Mehr Sicherheit und weniger Lärm nach Generalsanierung
Der Johannatunnel in Klosterneuburg an der Landesstraße B 14 ist seit dem 15. August 2026 wieder für den Verkehr freigegeben. Der NÖ Straßendienst hatte eine Generalsanierung beschlossen, weil die elektromaschinelle Ausstattung nicht mehr den heutigen Anforderungen entsprach. Das Land Niederösterreich trägt die Gesamtkosten in Höhe von rund 1,3 Millionen Euro.
„Seit 15. August 2026 ist der Johannatunnel im Zuge der Landesstraße B 14 in Klosterneuburg für den Verkehr wieder freigegeben.“
Im Rahmen der Arbeiten wurden die Betriebs- und Sicherheitseinrichtungen des Tunnels umfassend modernisiert. Zu den erneuerten Ausstattungen zählen insbesondere die Videoüberwachung, die Beleuchtung, das Notrufsystem sowie die Leittechnik. Zusätzlich wurde der Tunnel mit Lärmschutzpaneelen versehen, die den Verkehrslärm deutlich dämpfen sollen.
Die Bauarbeiten führten die Firmen SPIE KEM und STRABAG durch. SPIE KEM übernahm die elektromaschinelle Ausstattung, STRABAG die Lärmschutzmaßnahmen. Die Maßnahmen erfolgten unter Totalsperre und wurden bewusst in die Ferienzeit gelegt, um Auswirkungen auf den Verkehr und die Stadt möglichst gering zu halten.

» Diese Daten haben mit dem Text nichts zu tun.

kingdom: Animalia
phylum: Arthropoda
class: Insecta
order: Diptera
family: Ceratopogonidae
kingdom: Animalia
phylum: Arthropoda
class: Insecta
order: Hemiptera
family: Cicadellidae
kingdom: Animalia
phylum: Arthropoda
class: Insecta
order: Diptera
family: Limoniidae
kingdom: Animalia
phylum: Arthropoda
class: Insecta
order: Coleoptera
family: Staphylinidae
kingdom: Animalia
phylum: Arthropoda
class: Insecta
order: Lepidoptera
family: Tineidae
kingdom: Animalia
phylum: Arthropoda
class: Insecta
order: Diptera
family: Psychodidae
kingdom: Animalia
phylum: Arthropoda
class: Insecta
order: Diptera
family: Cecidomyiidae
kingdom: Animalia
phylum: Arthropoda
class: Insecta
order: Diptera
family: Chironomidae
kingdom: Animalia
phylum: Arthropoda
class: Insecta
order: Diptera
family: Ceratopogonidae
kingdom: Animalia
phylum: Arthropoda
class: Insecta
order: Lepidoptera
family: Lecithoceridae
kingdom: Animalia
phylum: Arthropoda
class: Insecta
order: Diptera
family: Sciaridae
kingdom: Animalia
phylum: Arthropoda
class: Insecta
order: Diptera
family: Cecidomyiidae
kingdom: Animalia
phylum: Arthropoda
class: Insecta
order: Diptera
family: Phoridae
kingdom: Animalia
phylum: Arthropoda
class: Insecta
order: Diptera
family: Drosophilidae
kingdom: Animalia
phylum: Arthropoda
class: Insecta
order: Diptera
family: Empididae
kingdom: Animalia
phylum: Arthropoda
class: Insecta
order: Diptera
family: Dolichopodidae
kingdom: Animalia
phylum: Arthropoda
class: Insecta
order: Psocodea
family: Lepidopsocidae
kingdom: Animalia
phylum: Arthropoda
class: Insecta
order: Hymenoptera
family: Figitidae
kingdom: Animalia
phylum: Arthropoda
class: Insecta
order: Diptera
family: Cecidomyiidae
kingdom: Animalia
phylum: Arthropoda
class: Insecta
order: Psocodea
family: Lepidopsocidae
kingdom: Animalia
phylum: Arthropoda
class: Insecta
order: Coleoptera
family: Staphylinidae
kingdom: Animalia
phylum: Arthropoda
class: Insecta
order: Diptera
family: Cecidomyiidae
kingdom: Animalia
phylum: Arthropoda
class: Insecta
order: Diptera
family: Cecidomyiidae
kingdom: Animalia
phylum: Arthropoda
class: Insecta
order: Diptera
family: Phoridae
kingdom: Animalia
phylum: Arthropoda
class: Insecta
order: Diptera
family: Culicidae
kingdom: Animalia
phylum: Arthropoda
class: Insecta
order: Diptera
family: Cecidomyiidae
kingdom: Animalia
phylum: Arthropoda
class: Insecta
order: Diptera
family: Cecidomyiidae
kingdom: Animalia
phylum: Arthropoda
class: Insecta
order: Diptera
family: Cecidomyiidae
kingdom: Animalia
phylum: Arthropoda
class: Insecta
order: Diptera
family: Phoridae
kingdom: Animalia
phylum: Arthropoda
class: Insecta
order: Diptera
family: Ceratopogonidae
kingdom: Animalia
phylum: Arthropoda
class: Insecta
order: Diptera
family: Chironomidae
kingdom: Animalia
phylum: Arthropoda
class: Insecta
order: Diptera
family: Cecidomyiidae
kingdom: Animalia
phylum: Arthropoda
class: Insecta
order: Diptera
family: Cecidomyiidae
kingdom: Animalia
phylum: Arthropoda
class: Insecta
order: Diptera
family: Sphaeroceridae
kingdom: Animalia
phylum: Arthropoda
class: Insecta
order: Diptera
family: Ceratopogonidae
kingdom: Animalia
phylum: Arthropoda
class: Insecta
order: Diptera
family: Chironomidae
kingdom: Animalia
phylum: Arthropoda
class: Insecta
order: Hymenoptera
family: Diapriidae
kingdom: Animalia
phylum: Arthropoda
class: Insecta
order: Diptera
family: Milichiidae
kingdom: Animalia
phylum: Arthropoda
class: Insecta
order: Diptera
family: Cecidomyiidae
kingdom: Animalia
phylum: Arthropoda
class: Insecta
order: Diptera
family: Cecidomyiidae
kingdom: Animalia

- Erneuerung von Videoüberwachung, Beleuchtung, Notrufsystem und Leittechnik
- Installation von Lärmschutzpaneelen innerhalb des Tunnels
- Erhaltungsarbeiten an der Umfahrungsstraße: Asphalt-Deckschicht (westlicher Abschnitt, ~400 m) und Taumittelsprühanlage
- Austausch von Betonfeldern im Anfahrtsbereich zum Kreisverkehr durch neue Asphaltfahrbahn
Die Sperre des Johannatunnels nutzte der NÖ Straßendienst effizient auch für Erhaltungsmaßnahmen an der angrenzenden Umfahrung. Wegen Problemen mit der Griffigkeit wurde im westlichen Abschnitt der Umfahrung auf rund 400 Metern die Asphalt-Deckschicht erneuert. Außerdem wurde die Taumittelsprühanlage erneuert, die im Winter der Glättevorbeugung dient. Im Anfahrtsbereich zum Kreisverkehr entfernten die Arbeiter bestehende Betonfelder und ersetzten sie durch eine neue Asphaltfahrbahn.
| Position | Maßnahme |
|---|---|
| Gesamtkosten | rund 1,3 Millionen Euro (Land Niederösterreich trägt die Kosten) |
| Firmen | SPIE KEM (elektromaschinelle Ausstattung), STRABAG (Lärmschutz) |
| Umfang Umfahrung | Asphalt-Deckschicht Erneuerung (~400 m), Taumittelsprühanlage, Ersatz Betonfelder am Kreisverkehr |
Für Anrainer und Pendler bedeutet die abgeschlossene Sanierung neben verbesserter Sicherheit auch eine spürbare Reduktion von Verkehrsgeräuschen durch die neuen Lärmschutzpaneele. Die Erneuerung der Griffigkeit und der Winterausstattung an der Umfahrung soll zudem die Verkehrssicherheit in der kalten Jahreszeit erhöhen.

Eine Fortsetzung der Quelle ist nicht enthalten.